ObjectiveThe aim of this study was to assess the trends and determinants of sleeping pill consumption in the general population. MethodsThis was a prospective study that included 4329 participants (2379 women, 51.9 ± 10.4 years) living in the city of Lausanne, Switzerland, followed up for an average of 10.9 years. Benzodiazepines and benzodiazepine receptor agonists were considered as sleeping pills. ResultsThe prevalence (95% confidence interval [CI]) of sleeping pills use was 8.0% (7.2–8.9) at baseline and 8.4 (7.6–9.3) after 10.9 years.
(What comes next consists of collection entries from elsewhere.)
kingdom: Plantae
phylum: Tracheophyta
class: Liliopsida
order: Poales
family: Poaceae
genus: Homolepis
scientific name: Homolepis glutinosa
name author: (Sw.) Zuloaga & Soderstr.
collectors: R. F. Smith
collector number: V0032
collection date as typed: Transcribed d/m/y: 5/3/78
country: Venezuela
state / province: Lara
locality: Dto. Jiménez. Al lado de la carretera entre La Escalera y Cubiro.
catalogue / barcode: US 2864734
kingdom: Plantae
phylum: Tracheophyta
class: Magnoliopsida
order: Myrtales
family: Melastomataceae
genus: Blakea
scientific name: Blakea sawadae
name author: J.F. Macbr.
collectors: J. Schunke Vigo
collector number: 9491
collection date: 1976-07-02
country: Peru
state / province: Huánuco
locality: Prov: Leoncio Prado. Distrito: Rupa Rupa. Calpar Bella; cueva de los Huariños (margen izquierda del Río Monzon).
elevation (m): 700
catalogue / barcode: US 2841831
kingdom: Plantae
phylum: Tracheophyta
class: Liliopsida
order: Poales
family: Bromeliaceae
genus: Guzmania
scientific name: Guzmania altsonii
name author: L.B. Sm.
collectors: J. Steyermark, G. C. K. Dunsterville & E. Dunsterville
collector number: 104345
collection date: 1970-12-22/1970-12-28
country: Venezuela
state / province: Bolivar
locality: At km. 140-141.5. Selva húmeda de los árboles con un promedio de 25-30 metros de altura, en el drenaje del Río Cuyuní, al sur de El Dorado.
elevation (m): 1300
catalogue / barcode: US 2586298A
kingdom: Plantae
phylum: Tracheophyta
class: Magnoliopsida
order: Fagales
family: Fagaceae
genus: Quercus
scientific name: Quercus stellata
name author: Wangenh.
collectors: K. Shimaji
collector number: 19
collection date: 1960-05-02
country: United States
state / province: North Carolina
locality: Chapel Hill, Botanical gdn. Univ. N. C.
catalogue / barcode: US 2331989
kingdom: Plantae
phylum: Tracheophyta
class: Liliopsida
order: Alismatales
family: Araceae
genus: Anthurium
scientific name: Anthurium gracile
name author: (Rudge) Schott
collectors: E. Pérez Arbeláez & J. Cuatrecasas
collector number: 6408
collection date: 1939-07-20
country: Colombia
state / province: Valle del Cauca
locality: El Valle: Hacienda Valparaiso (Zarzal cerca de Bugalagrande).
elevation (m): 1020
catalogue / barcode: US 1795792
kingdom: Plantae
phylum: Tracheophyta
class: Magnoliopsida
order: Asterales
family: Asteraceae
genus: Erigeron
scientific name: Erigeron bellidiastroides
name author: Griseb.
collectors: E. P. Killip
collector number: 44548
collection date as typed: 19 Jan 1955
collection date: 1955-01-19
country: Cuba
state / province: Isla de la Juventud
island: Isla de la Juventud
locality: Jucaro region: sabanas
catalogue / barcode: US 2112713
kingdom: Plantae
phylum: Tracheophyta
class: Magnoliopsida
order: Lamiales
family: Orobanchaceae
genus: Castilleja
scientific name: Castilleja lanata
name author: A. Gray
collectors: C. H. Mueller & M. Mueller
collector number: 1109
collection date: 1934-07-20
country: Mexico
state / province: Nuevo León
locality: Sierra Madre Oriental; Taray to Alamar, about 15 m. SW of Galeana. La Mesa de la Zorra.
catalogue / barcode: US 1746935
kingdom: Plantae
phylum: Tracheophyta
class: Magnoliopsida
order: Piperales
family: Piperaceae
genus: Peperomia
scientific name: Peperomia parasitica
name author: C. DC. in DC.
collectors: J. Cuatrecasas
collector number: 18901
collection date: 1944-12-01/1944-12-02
Overall, sleeping pills use was higher among women, elderly individuals, and individuals reporting a history of anxiety and depression. During the 10.9-year follow-up, 85.8% of participants never used sleeping pills, 2.7% used the sleeping pills at all assessments, and 11.5% shifted from using to quitting (and vice versa). On multivariate analysis, the factors associated with “always” sleeping pills use were as follows: female gender (relative risk ratio and [95% CI] = 1.80 [1.14–2.85]); older age (7.05 [3.56–14.0] for 65 + vs < 45 years); lower educational level (2.06 [1.06–3.99] for mandatory vs university); anxiety (5.61 [3.61–8.71] for yes/no); and depression (3.75 [2.47–5.69] for yes/no). The same factors were also associated with occasional sleeping pills use (ie, shifters): relative risk ratios and 95% CI = 1.56 (1.26–1.94), 2.37 (1.72–3.26), 1.35 (0.98–1.87), 3.40 (2.59–4.45), and 2.50 (1.99–3.15) for female gender, older age, lower educational level, and anxiety and depression, respectively. ConclusionDuring a 10.9-year follow-up, one out of seven participants (14.2%) used sleeping pills at least once during the study period. Sleeping pills use is more frequent among individuals with anxiety or depression, elderly individuals, and women.